* Task item: Please give back only the lines below from the one containing "tualidad del plantel" to the one containing "Puoi annullare l'iscrizione", each repeated word for word, both ends included.

Recorded data:
__________________________________________________
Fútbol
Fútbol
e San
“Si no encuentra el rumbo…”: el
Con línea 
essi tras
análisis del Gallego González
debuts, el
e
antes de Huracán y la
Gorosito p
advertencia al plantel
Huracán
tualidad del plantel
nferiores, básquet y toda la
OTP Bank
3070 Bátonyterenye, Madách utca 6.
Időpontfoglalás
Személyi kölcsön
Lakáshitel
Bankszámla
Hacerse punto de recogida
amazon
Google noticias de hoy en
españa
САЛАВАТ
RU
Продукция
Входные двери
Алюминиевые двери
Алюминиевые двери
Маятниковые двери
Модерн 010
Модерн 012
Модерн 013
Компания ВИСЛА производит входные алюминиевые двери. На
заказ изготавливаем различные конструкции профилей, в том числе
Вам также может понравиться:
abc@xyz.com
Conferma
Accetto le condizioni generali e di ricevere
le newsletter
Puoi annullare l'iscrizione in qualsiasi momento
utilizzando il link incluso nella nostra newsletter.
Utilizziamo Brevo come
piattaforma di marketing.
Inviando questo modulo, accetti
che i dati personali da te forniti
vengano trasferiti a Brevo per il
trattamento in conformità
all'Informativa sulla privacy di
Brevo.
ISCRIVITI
__________________________________________________
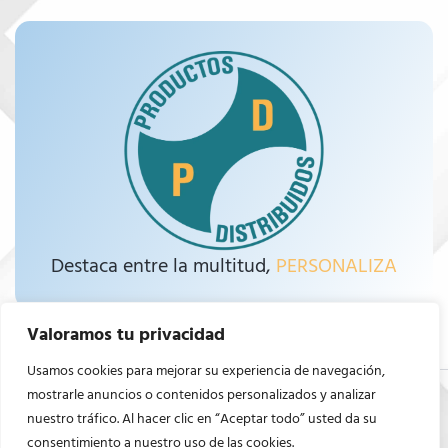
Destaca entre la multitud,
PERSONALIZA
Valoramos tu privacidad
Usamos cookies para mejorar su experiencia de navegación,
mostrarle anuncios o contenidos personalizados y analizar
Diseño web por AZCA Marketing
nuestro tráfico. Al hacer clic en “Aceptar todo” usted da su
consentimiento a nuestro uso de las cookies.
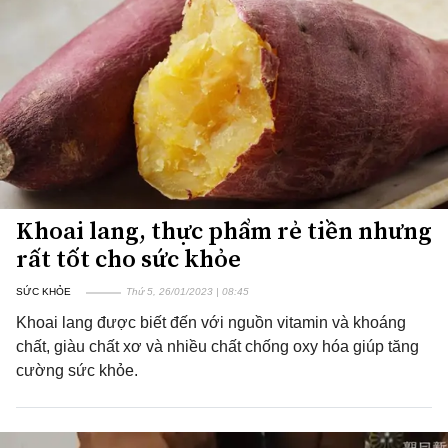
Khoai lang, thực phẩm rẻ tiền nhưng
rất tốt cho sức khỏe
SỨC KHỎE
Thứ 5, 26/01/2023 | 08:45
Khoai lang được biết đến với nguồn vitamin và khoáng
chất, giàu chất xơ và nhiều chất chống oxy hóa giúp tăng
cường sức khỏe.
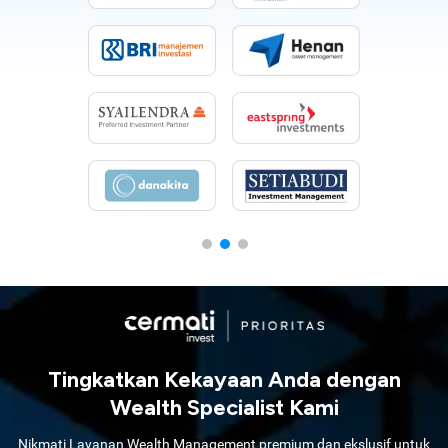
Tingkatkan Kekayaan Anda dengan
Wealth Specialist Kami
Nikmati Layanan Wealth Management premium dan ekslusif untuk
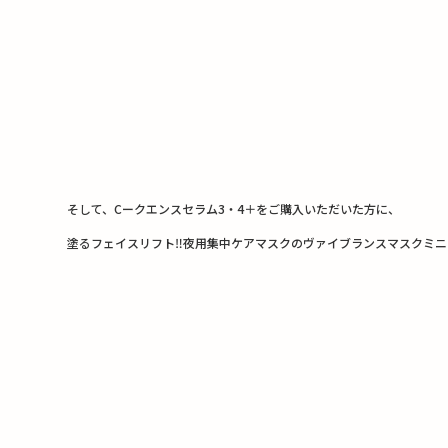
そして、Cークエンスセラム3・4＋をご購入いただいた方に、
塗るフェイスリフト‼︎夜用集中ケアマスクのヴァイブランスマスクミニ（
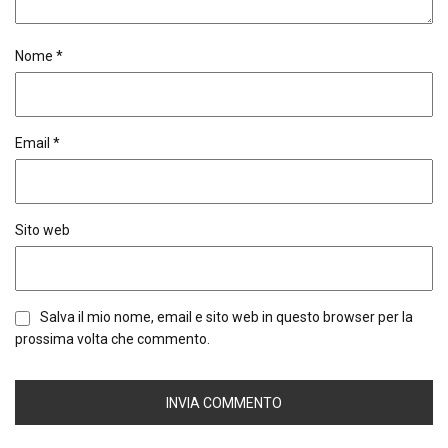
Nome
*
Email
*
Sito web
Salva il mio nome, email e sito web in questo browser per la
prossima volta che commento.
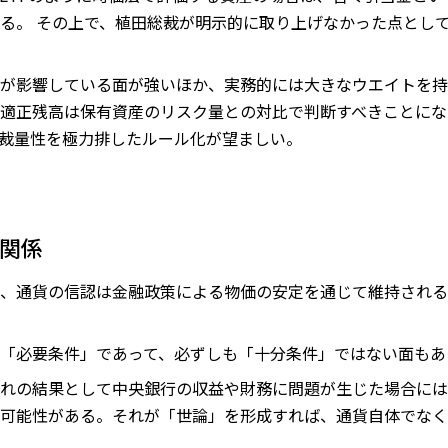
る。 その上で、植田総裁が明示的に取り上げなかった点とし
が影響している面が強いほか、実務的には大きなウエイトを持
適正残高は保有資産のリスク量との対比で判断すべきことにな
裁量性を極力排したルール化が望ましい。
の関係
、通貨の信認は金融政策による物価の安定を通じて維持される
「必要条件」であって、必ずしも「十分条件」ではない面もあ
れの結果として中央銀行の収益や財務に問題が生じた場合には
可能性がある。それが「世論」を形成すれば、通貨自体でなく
__________________________________________________
* Result of the exercise:
tualidad del plantel
nferiores, básquet y toda la
OTP Bank
3070 Bátonyterenye, Madách utca 6.
Időpontfoglalás
Személyi kölcsön
Lakáshitel
Bankszámla
Hacerse punto de recogida
amazon
Google noticias de hoy en
españa
САЛАВАТ
RU
Продукция
Входные двери
Алюминиевые двери
Алюминиевые двери
Маятниковые двери
Модерн 010
Модерн 012
Модерн 013
Компания ВИСЛА производит входные алюминиевые двери. На
заказ изготавливаем различные конструкции профилей, в том числе
Вам также может понравиться:
abc@xyz.com
Conferma
Accetto le condizioni generali e di ricevere
le newsletter
Puoi annullare l'iscrizione in qualsiasi momento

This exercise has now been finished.